- Written task
Copy every line of the records below word for word, leaving nothing out and changing nothing.

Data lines
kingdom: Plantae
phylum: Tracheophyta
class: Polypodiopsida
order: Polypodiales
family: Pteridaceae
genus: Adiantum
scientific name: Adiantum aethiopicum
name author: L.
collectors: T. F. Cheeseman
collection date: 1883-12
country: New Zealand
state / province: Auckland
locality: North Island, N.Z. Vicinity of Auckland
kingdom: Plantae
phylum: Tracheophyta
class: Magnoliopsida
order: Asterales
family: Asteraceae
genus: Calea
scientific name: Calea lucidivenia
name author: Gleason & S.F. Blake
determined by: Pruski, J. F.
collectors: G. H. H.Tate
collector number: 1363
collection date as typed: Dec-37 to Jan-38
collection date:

- Solved problem
kingdom: Plantae
phylum: Tracheophyta
class: Polypodiopsida
order: Polypodiales
family: Pteridaceae
genus: Adiantum
scientific name: Adiantum aethiopicum
name author: L.
collectors: T. F. Cheeseman
collection date: 1883-12
country: New Zealand
state / province: Auckland
locality: North Island, N.Z. Vicinity of Auckland
kingdom: Plantae
phylum: Tracheophyta
class: Magnoliopsida
order: Asterales
family: Asteraceae
genus: Calea
scientific name: Calea lucidivenia
name author: Gleason & S.F. Blake
determined by: Pruski, J. F.
collectors: G. H. H.Tate
collector number: 1363
collection date as typed: Dec-37 to Jan-38
collection date:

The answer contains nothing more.